But the final scene of The Last Jedi is where this all comes together to create a greater sense of meaning; in which we cut away from the main story conclusion to a small group of children talking amongst themselves about the events of the film we’ve just seen, complete with small humanoid straw dolls as a form of re-enactment. One of the boys (who we briefly met earlier and was given a Rebellion ring as a sign of trust and revolution) walks outside, grabs a broom with the power of the force to complete his chores, and stands heroically against the night sky in a pose similar to the Jedi.
I. LOVE. THIS. MOMENT.
Not only does it offer us perhaps the single most iconic and fundamental final visual of the entire series, but everything that it is saying has a great deal of aware and progressive purpose; its the moment that Star Wars finally GETS it and grows up. By growing up, I don’t mean to mature into something more serious or disinterested, but it takes a step back in a quiet moment of contemplation and sees everything that it has done for generations of audiences in a single moment.
The children playing with the dolls that represent the characters is as good a metaphor as any for the merchandising monolith the series became. Lucas has even stated in the past that the best thing that came out of the franchise were the toys, and the inspiration it spurred in generations of children to make up their own adventures with the characters as established figures. (If you wanna go even further, could it be that everything in The Last Jedi has been a product of these children’s imaginations all along? Unlikely, but imagine that).
As they go on with their lives and responsibilities, children with chores and adults with their daily lives and occupations, just for a moment the nameless boy is able to imagine himself as one of these heroes. Taking his lightsaber substitute in hand and striking a dramatic and powerful pose in a fleeting moment of empowerment in a cruel and demanding world. It’s quite possibly the most focused and emblematic representation of what Star Wars is and always has been all along.
^^^^^^^^
Prompt 1: Decide whether each statement agrees with the excerpt about The Last Jedi: (a) the boy in the final scene uses the force to pick up a broom; (b) the writer says that growing up means the series became more serious; (c) Lucas has said the best thing to come out of the franchise was its music. Answer yes or no for each, and quote the exact words of the excerpt that settle it.
Prompt 2: Write out the part of the excerpt about The Last Jedi starting with "But the final" and going on through "to the Jedi.", copying it word for word.
Rely only on the excerpt about The Last Jedi to do this work.

Information supplied:
^^^^^^^^
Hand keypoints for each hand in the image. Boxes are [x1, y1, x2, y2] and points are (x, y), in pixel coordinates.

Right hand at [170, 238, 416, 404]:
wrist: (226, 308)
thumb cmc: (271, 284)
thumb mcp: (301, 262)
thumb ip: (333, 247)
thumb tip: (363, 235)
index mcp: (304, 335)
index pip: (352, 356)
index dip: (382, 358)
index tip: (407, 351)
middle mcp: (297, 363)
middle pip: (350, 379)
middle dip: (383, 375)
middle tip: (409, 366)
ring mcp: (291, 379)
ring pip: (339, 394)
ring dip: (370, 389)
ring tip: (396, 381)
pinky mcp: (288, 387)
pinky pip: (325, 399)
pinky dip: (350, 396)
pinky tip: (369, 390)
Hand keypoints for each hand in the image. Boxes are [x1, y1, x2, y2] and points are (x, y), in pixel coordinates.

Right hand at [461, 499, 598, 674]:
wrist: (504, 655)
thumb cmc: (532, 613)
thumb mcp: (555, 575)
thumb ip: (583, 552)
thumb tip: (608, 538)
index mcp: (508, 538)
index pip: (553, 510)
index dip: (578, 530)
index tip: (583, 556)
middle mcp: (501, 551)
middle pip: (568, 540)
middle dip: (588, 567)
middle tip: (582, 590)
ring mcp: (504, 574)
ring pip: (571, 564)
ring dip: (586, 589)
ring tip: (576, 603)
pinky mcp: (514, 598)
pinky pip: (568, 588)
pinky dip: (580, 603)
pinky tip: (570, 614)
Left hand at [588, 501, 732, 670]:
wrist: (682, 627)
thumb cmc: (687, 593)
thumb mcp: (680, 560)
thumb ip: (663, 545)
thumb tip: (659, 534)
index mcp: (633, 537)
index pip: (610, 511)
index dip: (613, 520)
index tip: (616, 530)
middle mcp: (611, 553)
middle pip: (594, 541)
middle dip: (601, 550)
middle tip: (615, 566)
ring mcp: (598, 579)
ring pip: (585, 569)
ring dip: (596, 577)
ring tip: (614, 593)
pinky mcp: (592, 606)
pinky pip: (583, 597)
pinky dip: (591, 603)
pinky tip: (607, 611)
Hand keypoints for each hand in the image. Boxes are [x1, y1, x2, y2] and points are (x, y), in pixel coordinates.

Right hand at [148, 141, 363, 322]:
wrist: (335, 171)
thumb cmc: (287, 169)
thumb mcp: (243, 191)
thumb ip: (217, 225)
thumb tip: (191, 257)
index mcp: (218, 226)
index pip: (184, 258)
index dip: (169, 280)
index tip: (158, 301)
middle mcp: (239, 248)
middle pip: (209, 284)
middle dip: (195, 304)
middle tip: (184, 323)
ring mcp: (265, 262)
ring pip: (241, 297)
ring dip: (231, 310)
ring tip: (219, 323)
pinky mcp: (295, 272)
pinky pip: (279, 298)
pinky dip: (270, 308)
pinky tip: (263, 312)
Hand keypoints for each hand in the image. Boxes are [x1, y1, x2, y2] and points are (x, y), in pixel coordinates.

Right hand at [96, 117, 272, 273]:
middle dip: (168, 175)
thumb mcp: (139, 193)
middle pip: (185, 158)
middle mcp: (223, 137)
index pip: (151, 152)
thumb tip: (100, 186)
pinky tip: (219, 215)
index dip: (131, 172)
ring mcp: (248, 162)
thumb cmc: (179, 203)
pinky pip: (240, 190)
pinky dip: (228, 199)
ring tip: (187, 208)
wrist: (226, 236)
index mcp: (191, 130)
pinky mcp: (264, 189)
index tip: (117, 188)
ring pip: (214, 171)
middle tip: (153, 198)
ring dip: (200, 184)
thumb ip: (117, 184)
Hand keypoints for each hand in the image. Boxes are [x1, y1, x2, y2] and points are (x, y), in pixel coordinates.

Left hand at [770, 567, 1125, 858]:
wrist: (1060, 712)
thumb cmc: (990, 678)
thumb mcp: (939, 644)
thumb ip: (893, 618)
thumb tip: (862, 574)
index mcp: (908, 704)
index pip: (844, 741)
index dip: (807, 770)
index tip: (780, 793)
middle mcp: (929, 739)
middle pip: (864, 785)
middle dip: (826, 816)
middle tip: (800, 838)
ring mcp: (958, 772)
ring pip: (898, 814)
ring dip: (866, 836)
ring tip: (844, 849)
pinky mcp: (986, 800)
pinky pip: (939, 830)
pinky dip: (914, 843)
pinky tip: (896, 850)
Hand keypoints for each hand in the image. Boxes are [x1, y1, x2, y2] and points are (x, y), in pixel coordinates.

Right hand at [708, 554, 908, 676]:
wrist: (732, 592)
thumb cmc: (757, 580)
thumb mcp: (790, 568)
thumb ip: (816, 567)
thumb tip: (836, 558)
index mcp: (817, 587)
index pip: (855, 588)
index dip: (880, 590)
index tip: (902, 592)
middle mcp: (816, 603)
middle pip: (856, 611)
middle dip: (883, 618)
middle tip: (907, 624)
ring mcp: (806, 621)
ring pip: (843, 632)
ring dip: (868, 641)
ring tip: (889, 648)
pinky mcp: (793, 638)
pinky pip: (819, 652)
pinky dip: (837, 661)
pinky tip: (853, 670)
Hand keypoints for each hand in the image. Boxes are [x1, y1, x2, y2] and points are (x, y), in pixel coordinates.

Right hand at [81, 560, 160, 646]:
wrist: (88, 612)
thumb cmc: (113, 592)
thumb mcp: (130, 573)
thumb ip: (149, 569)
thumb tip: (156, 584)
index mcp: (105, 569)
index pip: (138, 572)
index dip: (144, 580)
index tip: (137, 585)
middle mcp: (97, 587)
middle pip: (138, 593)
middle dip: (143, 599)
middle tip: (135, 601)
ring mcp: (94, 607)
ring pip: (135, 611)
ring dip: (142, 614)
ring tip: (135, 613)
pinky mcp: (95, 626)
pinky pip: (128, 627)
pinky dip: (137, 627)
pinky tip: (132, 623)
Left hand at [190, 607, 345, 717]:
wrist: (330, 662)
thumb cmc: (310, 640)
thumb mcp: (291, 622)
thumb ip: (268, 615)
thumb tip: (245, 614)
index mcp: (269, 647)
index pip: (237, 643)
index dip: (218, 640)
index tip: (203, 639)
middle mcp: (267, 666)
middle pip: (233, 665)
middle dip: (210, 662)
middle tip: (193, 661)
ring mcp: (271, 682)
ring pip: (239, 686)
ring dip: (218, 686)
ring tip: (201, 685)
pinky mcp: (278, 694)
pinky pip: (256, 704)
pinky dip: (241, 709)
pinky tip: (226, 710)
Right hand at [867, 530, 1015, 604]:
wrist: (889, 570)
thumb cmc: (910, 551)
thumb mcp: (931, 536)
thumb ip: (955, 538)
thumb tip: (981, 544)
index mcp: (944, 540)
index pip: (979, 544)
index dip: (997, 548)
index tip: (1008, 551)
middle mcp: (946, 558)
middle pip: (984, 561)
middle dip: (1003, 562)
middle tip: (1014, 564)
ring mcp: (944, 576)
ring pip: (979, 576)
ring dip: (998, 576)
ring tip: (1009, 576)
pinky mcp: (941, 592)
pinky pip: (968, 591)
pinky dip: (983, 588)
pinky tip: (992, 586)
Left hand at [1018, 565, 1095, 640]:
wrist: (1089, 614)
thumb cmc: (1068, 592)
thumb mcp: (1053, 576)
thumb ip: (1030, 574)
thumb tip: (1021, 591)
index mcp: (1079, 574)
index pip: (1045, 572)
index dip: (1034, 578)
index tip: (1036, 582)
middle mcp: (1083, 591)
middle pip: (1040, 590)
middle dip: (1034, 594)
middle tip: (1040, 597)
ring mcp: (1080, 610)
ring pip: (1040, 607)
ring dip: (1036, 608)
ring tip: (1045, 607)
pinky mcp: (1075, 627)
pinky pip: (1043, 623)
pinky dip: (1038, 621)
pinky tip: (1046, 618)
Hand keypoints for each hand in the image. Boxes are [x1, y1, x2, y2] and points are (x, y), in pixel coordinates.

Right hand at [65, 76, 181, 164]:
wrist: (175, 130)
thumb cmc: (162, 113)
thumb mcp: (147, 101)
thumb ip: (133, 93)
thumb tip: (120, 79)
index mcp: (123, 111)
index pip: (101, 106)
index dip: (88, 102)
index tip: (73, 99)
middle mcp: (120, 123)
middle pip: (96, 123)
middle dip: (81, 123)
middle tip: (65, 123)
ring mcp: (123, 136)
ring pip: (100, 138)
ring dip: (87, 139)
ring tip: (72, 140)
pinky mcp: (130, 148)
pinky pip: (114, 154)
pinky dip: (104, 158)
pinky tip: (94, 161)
^^^^^^^^
Task output 1:
(a) Yes: "grabs a broom with the power of the force to complete his chores"
(b) No: "By growing up, I don’t mean to mature into something more serious or disinterested"
(c) No: "the best thing that came out of the franchise were the toys"

Task output 2:
But the final scene of The Last Jedi is where this all comes together to create a greater sense of meaning; in which we cut away from the main story conclusion to a small group of children talking amongst themselves about the events of the film we’ve just seen, complete with small humanoid straw dolls as a form of re-enactment. One of the boys (who we briefly met earlier and was given a Rebellion ring as a sign of trust and revolution) walks outside, grabs a broom with the power of the force to complete his chores, and stands heroically against the night sky in a pose similar to the Jedi.